Being surrounded by patients 3-4x your age that are disfigured, crippled, wheelchair-bound, visibly in pain, thin, and who frankly -no offense- look like they’d be better off in heaven than suffering any longer… is saddening and traumatizing.
“Will I be wishing for death when I’m their age?”
“Will I even reach their age?” 
Again, Arthritis is scary

Even though I still wish I was the only girl in the world with RA, I’m eternally grateful for my #RASisters and my #RADudes.
For me, the Internet is all I have to communicate and connect with people like me and I wouldn’t trade that for anything! 
These men and women, young and old, EXTRA-ordinary people who fight an invisible pain 24 hours a day/7 days a week. Friends, who not only personally know every tear, every pain, every disappointment, but also have the heart to offer comfort and advice to someone else. Friends who are feel like they’ve been run over by a truck, but want to know how you’re doing. Friends who will find a remedy and immediately jump online to share it others.  

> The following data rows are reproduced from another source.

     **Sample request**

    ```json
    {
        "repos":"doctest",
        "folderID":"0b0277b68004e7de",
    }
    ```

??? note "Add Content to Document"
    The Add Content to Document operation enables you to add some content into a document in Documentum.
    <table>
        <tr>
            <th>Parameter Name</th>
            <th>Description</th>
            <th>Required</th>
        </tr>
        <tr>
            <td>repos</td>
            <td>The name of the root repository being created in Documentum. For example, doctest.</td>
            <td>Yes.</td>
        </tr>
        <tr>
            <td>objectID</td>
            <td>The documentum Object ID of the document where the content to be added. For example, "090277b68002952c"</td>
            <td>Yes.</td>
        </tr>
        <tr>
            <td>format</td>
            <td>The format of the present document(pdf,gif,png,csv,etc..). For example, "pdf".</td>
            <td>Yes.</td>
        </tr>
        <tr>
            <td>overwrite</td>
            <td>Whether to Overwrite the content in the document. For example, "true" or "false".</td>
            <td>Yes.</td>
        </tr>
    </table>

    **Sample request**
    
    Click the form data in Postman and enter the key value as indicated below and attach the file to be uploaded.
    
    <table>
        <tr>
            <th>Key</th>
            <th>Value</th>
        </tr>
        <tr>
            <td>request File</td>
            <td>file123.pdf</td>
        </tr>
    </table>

Friends, I can’t get over you. And yes, I thank the Internet for that. 
Thanks, for allowing me to make life-long relationships across space and time. 

Absolutely nothing can replace the feeling of relief brought on by a friend 
who reaches out at the exact moment you need it.

Meeting my Rheumy Friends for the first time. 🙂

New Patient ✔

There is something so odd about going to my Rheumatologist, Dr. Weitz’s office and seeing all these people, patients, like me, at different stages in their journey with Arthritis. 

Last Thursday, as I was walking out of Dr. Weitz’s office I noticed that in the waiting room was this woman that I could easily identify as a New Patient. It was so odd to me, seeing her there. I could tell she had Arthritis and something about her made me want to reach out and touch her shoulder and tell her:
 “Everything’s going to be okay. I’m here for you.” 

And to think, maybe she’s experiencing these unusual symptoms for the first time. Maybe she doesn’t even know what’s wrong with her and here she is, sitting in a waiting room with all these “sick people” in wheelchairs and with walkers and canes. How terrifying we must all look to her. How scared the woman must be. I know I was. 

It felt as if I was having a flashback of when I was the New Patient, anxiously sitting in the waiting room -scared to death of what the future might hold. I had so many unanswered questions. Will I be able to walk again? Is this doctor going to help me? How bad is my RA? 

I had had a rheumatologist before, the same one who diagnosed me when I was 5 years old in 1996. But, to be honest, we weren’t getting along. I felt like he wasn’t treating me or at least trying to treat my disease. We disagreed a lot on how well my Arthritis could be controlled. He told me multiple times that I should just accept the fact that I was disabled now. But I wanted to fight back, try any and every treatment available. 
Well, finally, one day, my husband and this rheumatologist got into an argument about my prognosis. We told him we weren’t ready to just “accept it and move on.” I was too young for that! I was 19 and still had many more fighting years left in me. If the treatments didn’t work, fine. But I wasn’t going to give up WITHOUT EVEN TRYING! 

Me, at my first-ever infusion.
So, that’s how I ended up in Dr. Weitz’ waiting room -5 years earlier- sitting scared and confused just like the woman. If I could say anything to her and to other new patients, I’d say: 

We’re all just like you, waiting, hoping, praying, fighting. We’re here for the same reason. To fight this disease and aim for success in better health. We’re here because we’re fighters.